Since the September 11, 2001, attacks, the Supreme Court has been reluctant to intervene in national security and intelligence-gathering procedures of the country’s executive branch, and the government has said it needs flexible surveillance power to help prevent strikes by foreign militants.
Lawyers, journalists and human rights groups including Amnesty International and Human Rights Watch said the Foreign Intelligence Surveillance Act (FISA) - the law allowing the surveillance - is too broad and could subject millions of people to monitoring without a warrant.
They said this violated the protection against illegal searches and seizures under the Fourth Amendment of the U.S. Constitution.
Arguments heard by the court on Monday addressed not the monitoring itself, but whether the objectors had the right to sue at all.
“Is there anybody who has standing?” Justice Sonia Sotomayor asked Solicitor General Donald Verrilli, who argued on behalf of the government to uphold the law. “If there was a constitutional violation in the interception ... no one could ever stop it until they were charged with a crime, essentially.”
Last year, the 2nd U.S. Circuit Court of Appeals in New York let the case go forward, based on the plaintiffs’ fear of surveillance and the cost of trying to avoid it.
But in its appeal, the government said that because the surveillance is secret, the challengers could not show current harm or that future harm was “certainly impending.”
“They are asking you to invalidate a vitally important national security statute” over claims that “depend on a cascade of speculation,” Verrilli said.
Adopted in 1978, FISA required the government to submit a surveillance application to a special court for each person outside the country who it was targeting.
After the September 11 attacks, President George W. Bush authorized the National Security Agency’s use of warrantless wiretaps to find people with ties to the al Qaeda network and other groups.
He ended that program in 2007, but Congress the next year reinstated parts of it. The government may now seek court permission to conduct mass surveillance, without identifying specific targets, merely by saying it plans to monitor foreigners outside the country to gather foreign intelligence.
Jameel Jaffer, arguing on behalf of the statute’s challengers, said the law effectively allows “dragnet surveillance” that forces people who are in touch with potential government surveillance targets to avoid using phones and email to communicate, and resorting to more expensive means.
Some justices suggested that the harm to the challengers might not be so great. “The question is whether or not your clients’ conversations can be picked up in an incidental way,” Chief Justice John Roberts told Jaffer.
Justice Samuel Alito expressed skepticism over Jaffer’s position, saying it could lead to a “bizarre” outcome in which a suspected top terrorist could escape surveillance by hiring American lawyers who can use the statute’s protections.
Jaffer said he did not mean to suggest that scenario, but that the government’s position required special steps.
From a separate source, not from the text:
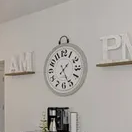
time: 1:26
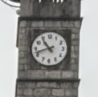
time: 10:42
“If all the government were to do, at this point, is to say secretly to a judge, ‘We’re not actually going to use this against plaintiffs,’ plaintiffs would have to take the same measures they’re taking right now,” Jaffer said. “And they would be injured in exactly the same way.”
Six former U.S. attorneys general submitted a brief supporting the government, fearing a floodgate of litigation that would risk exposing state secrets.
A decision is expected by the end of June.
The case is Clapper et al v. Amnesty International et al, U.S. Supreme Court, No. 11-1025.